------ Provided text ------

Bug 1705103

Summary: Indeterminate end state of install 4.1 drop 4 HTB
Product: OpenShift Container Platform Reporter: jolee
Component: BuildAssignee: Adam Kaplan <adam.kaplan>
Status: CLOSED INSUFFICIENT_DATA QA Contact: wewang <wewang>
Severity: low Docs Contact:
Priority: unspecified    
Version: 4.1.0CC: aos-bugs, bparees, wzheng
Target Milestone: ---   
Target Release: ---   
Hardware: Unspecified   
OS: Unspecified   
Whiteboard:
Fixed In Version: Doc Type: If docs needed, set a value
Doc Text:
Story Points: ---
Clone Of: Environment:
Last Closed: 2019-08-22 20:55:12 UTC Type: Bug
Regression: --- Mount Type: ---
Documentation: --- CRM:
Verified Versions: Category: ---
oVirt Team: --- RHEL 7.3 requirements from Atomic Host:
Cloudforms Team: --- Target Upstream Version:
Embargoed:
Bug Depends On:    
Bug Blocks: 1664187    
Attachments:
Description Flags
oc get clusterversion -oyaml > cv.yaml
none
oc get co -oyaml > co.yaml none

Description jolee 2019-05-01 13:58:45 UTC
Description of problem:

Install appears successful w/some issues in the install log (see below).

However, trying to pull images from the container catalog results in (using kubeadmin and user created via htpasswd):

   Warning   BuildConfigInstantiateFailed   buildconfig/java-deploy-name   error instantiating Build from BuildConfig java-deploy/java-deploy-name (0): Error resolving ImageStreamTag java:8 in namespace openshift:    unable to find latest tagged image

Fresh install and environment is still available, so please let me know what else is needed.

------ Listing ------

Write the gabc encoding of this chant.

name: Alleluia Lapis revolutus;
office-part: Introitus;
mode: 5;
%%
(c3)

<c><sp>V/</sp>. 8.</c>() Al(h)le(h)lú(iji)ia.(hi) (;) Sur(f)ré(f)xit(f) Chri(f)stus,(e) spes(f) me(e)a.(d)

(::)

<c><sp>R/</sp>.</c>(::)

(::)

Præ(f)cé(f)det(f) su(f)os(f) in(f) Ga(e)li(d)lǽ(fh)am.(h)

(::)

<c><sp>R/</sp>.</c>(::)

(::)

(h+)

------

= Instruction =
In the bug report, why does the reporter say to ask for anything else that is needed? Answer in one to three sentences.

= Task output =
The reporter invites requests for more information because the fresh install and its environment are still available.